Count the unweighted number of records in the table, overall and by groups:

nrow( ahrf_df )

table( ahrf_df[ , "cbsa_indicator_code" ] , useNA = "always" )

Descriptive Statistics

Calculate the mean (average) of a linear variable, overall and by groups:

mean( ahrf_df[ , "mhi_2014" ] , na.rm = TRUE )

tapply(
    ahrf_df[ , "mhi_2014" ] ,
    ahrf_df[ , "cbsa_indicator_code" ] ,
    mean ,
    na.rm = TRUE 
)

Calculate the distribution of a categorical variable, overall and by groups:

prop.table( table( ahrf_df[ , "census_region" ] ) )

prop.table(
    table( ahrf_df[ , c( "census_region" , "cbsa_indicator_code" ) ] ) ,
    margin = 2
)

Calculate the sum of a linear variable, overall and by groups:

sum( ahrf_df[ , "mhi_2014" ] , na.rm = TRUE )

tapply(
    ahrf_df[ , "mhi_2014" ] ,
    ahrf_df[ , "cbsa_indicator_code" ] ,
    sum ,
    na.rm = TRUE 
)

Calculate the median (50th percentile) of a linear variable, overall and by groups:

quantile( ahrf_df[ , "mhi_2014" ] , 0.5 , na.rm = TRUE )

tapply(
    ahrf_df[ , "mhi_2014" ] ,
    ahrf_df[ , "cbsa_indicator_code" ] ,
    quantile ,
    0.5 ,
    na.rm = TRUE 
)

Subsetting

Limit your data.frame to California:

sub_ahrf_df <- subset( ahrf_df , f12424 == "CA" )

Calculate the mean (average) of this subset:

mean( sub_ahrf_df[ , "mhi_2014" ] , na.rm = TRUE )

Measures of Uncertainty

Calculate the variance, overall and by groups:

var( ahrf_df[ , "mhi_2014" ] , na.rm = TRUE )

tapply(
    ahrf_df[ , "mhi_2014" ] ,
    ahrf_df[ , "cbsa_indicator_code" ] ,
    var ,
    na.rm = TRUE 
)

Regression Models and Tests of Association

Perform a t-test:

t.test( mhi_2014 ~ whole_county_hpsa_2016 , ahrf_df )

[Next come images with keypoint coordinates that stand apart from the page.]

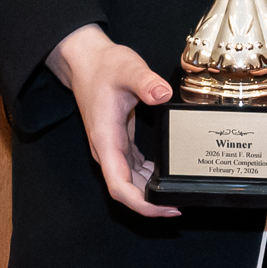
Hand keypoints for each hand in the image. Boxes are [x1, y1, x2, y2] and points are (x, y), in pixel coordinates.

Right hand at [49, 24, 178, 218]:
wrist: (86, 60)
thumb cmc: (104, 66)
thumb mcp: (127, 69)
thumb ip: (145, 82)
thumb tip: (163, 94)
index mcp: (106, 140)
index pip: (119, 187)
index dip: (141, 204)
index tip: (164, 208)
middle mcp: (107, 150)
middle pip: (126, 191)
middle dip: (150, 203)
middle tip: (180, 205)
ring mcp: (113, 148)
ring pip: (130, 183)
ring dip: (150, 193)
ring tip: (176, 194)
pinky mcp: (119, 142)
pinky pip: (133, 170)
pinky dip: (148, 177)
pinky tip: (164, 176)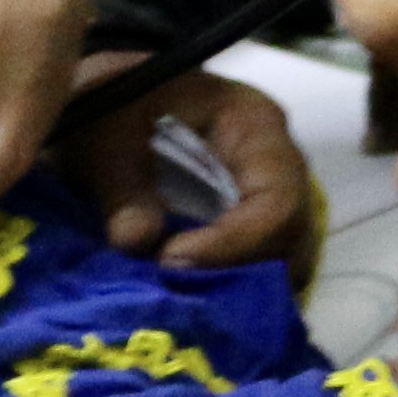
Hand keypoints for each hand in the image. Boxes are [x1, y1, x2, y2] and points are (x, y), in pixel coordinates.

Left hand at [52, 64, 311, 270]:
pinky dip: (232, 287)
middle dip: (240, 274)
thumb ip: (120, 188)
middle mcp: (281, 166)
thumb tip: (137, 241)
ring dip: (238, 287)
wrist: (110, 102)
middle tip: (176, 290)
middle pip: (292, 240)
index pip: (277, 202)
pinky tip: (189, 295)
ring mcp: (273, 198)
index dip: (233, 244)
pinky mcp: (255, 226)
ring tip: (180, 294)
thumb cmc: (115, 106)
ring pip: (285, 262)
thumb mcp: (105, 138)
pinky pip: (263, 266)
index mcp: (256, 127)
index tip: (170, 260)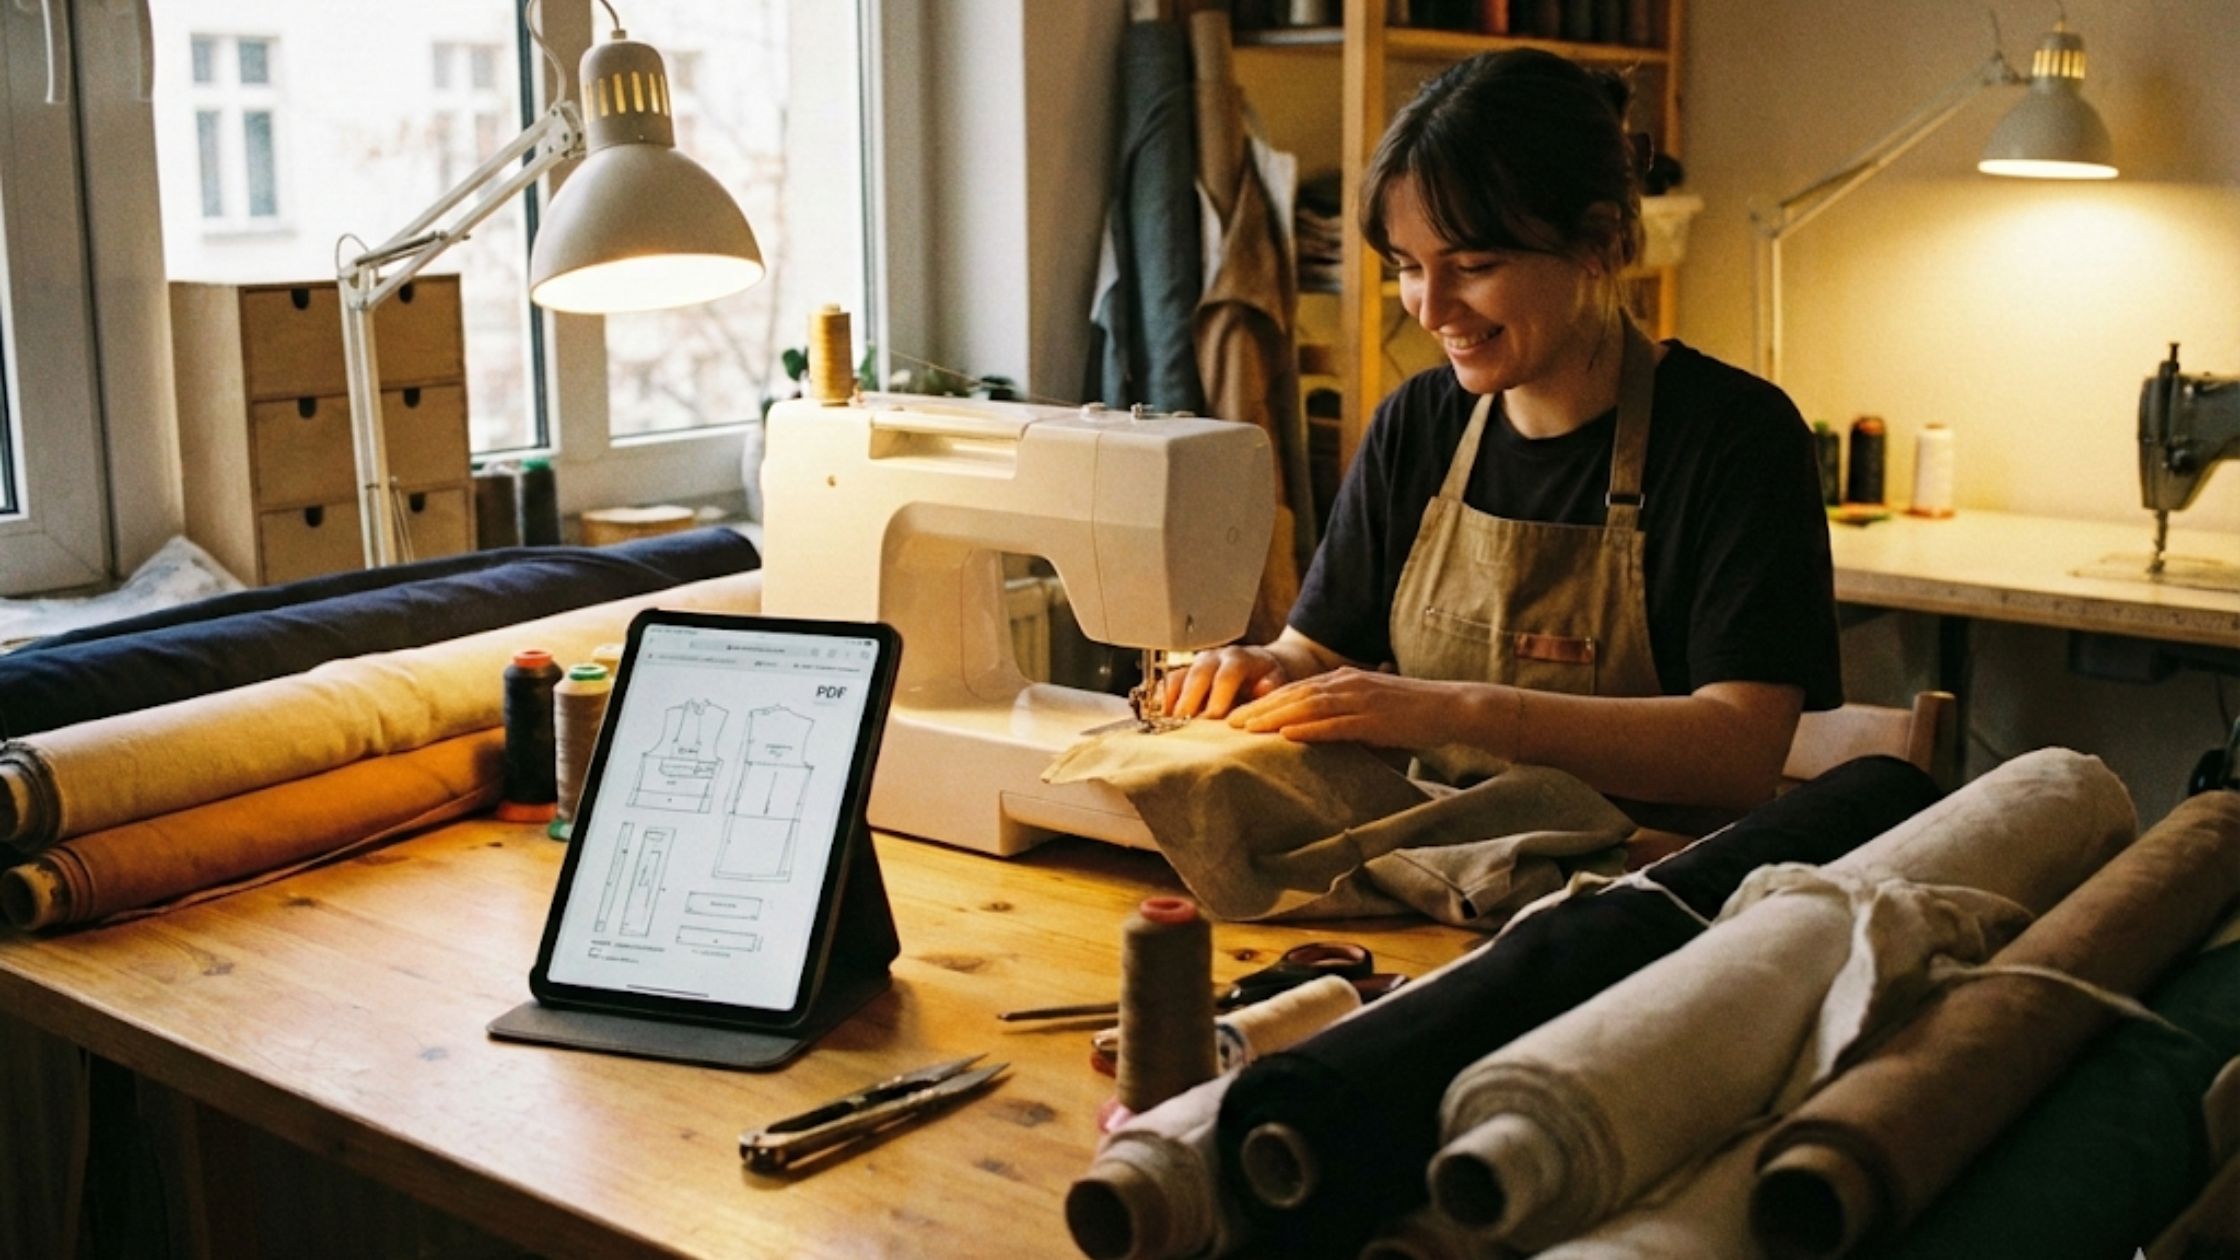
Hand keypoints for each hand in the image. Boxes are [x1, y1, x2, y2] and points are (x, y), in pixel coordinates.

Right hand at [1164, 645, 1290, 718]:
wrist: (1258, 666)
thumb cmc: (1267, 679)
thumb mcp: (1277, 681)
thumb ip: (1272, 687)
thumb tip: (1263, 689)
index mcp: (1240, 658)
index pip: (1228, 674)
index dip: (1220, 694)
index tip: (1214, 716)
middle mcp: (1214, 658)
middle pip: (1198, 674)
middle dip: (1190, 700)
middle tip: (1185, 723)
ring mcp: (1196, 665)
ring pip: (1179, 678)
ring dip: (1172, 701)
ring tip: (1168, 724)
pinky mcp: (1184, 674)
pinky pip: (1167, 684)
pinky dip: (1162, 701)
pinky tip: (1160, 719)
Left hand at [1227, 668, 1472, 747]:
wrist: (1450, 706)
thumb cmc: (1412, 712)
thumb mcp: (1371, 707)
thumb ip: (1343, 715)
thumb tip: (1316, 733)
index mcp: (1344, 679)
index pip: (1296, 688)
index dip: (1264, 700)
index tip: (1238, 713)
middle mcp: (1347, 683)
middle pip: (1294, 694)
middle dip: (1259, 708)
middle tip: (1229, 722)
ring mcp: (1360, 700)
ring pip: (1308, 706)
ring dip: (1275, 717)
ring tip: (1248, 729)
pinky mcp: (1374, 719)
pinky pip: (1336, 724)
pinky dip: (1309, 729)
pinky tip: (1288, 735)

Perform a chi-squared test of association:

this_table <- table( ahrf_df[ , c( "whole_county_hpsa_2016" , "census_region" ) ] )

chisq.test( this_table )

Perform a generalized linear model:

glm_result <- 
    glm( 
        mhi_2014 ~ whole_county_hpsa_2016 + census_region , 
        data = ahrf_df
    )

summary( glm_result )

Analysis Examples with dplyr  

The R dplyr library offers an alternative grammar of data manipulation to base R and SQL syntax. dplyr offers many verbs, such as summarize, group_by, and mutate, the convenience of pipe-able functions, and the tidyverse style of non-standard evaluation. This vignette details the available features. As a starting point for AHRF users, this code replicates previously-presented examples:

library(dplyr)
ahrf_tbl <- tbl_df( ahrf_df )

Calculate the mean (average) of a linear variable, overall and by groups:

ahrf_tbl %>%
    summarize( mean = mean( mhi_2014 , na.rm = TRUE ) )

ahrf_tbl %>%
    group_by( cbsa_indicator_code ) %>%
    summarize( mean = mean( mhi_2014 , na.rm = TRUE ) )